--- START ---
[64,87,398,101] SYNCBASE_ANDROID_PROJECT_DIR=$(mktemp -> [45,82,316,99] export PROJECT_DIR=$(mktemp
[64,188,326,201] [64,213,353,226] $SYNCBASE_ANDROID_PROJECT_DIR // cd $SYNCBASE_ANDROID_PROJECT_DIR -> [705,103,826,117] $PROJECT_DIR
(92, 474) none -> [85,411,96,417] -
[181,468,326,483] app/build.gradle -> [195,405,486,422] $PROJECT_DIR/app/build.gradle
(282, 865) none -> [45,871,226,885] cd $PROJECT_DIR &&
--- END ---
--- START ---
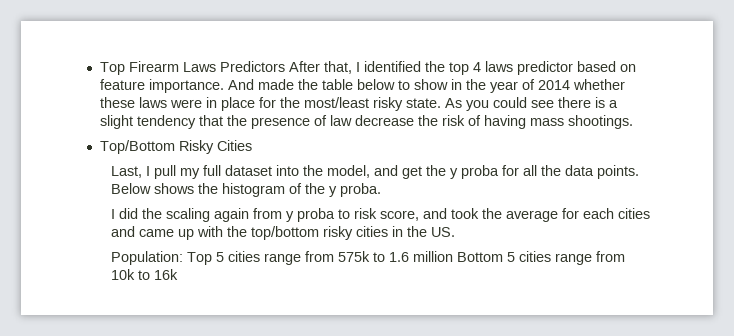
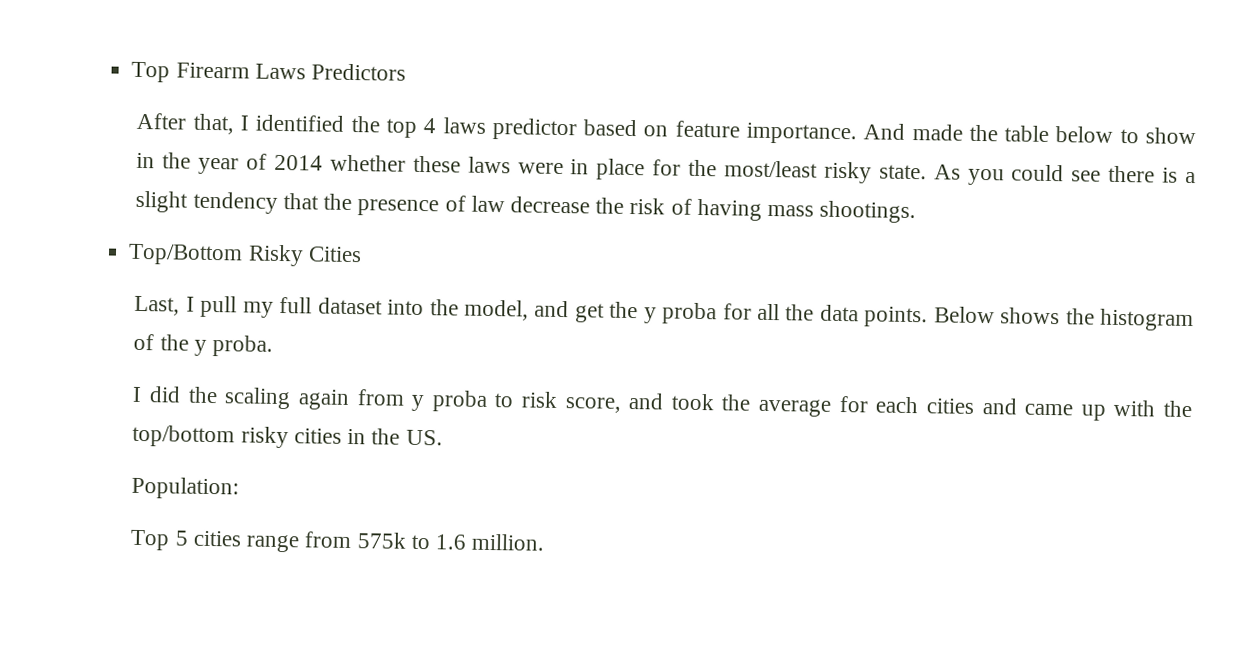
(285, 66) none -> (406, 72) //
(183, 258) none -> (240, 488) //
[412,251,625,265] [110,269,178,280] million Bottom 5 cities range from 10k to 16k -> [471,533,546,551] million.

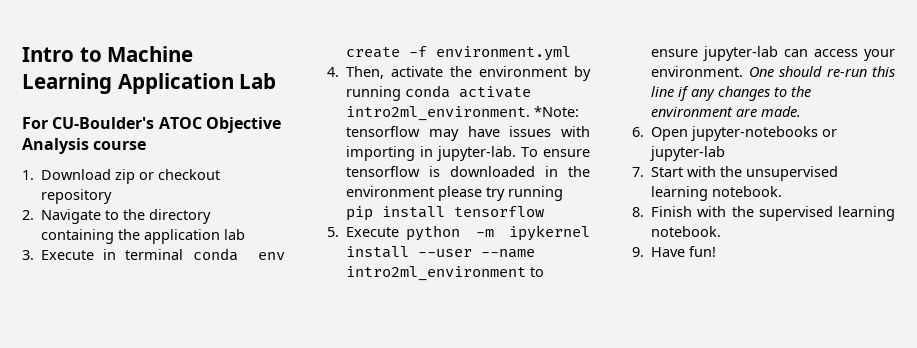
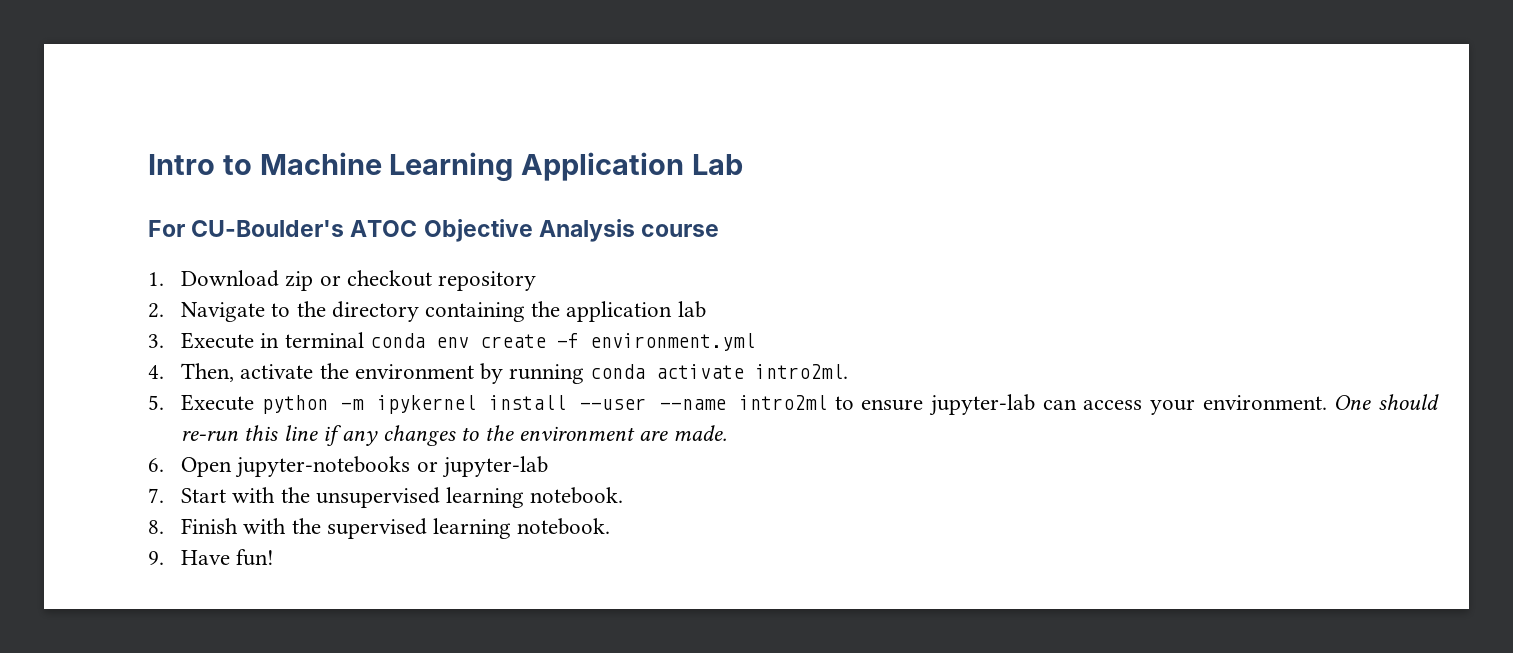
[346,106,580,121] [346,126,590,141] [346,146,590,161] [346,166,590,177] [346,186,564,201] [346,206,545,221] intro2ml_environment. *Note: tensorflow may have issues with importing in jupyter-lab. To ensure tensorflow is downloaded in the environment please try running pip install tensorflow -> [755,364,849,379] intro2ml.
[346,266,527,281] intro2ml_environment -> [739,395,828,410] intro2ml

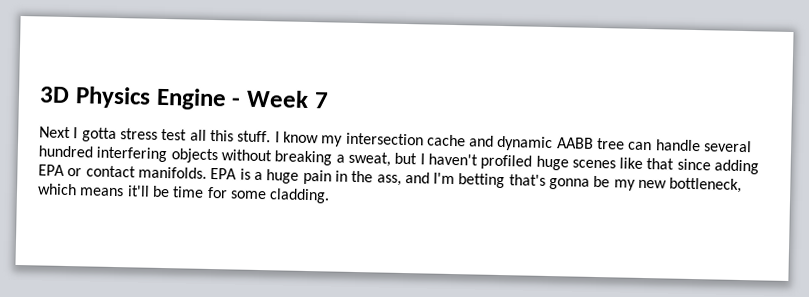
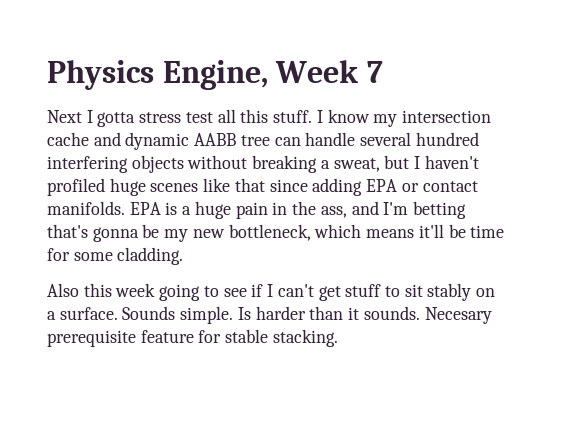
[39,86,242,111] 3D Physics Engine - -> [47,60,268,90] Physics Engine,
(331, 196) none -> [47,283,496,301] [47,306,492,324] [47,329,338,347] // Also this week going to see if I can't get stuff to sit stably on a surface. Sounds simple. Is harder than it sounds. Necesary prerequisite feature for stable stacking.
--- END ---
Return all lines of the data in which the string "none" appears.

SOLUTION:
(92, 474) none -> [85,411,96,417] -
(282, 865) none -> [45,871,226,885] cd $PROJECT_DIR &&
(285, 66) none -> (406, 72) //
(183, 258) none -> (240, 488) //
(331, 196) none -> [47,283,496,301] [47,306,492,324] [47,329,338,347] // Also this week going to see if I can't get stuff to sit stably on a surface. Sounds simple. Is harder than it sounds. Necesary prerequisite feature for stable stacking.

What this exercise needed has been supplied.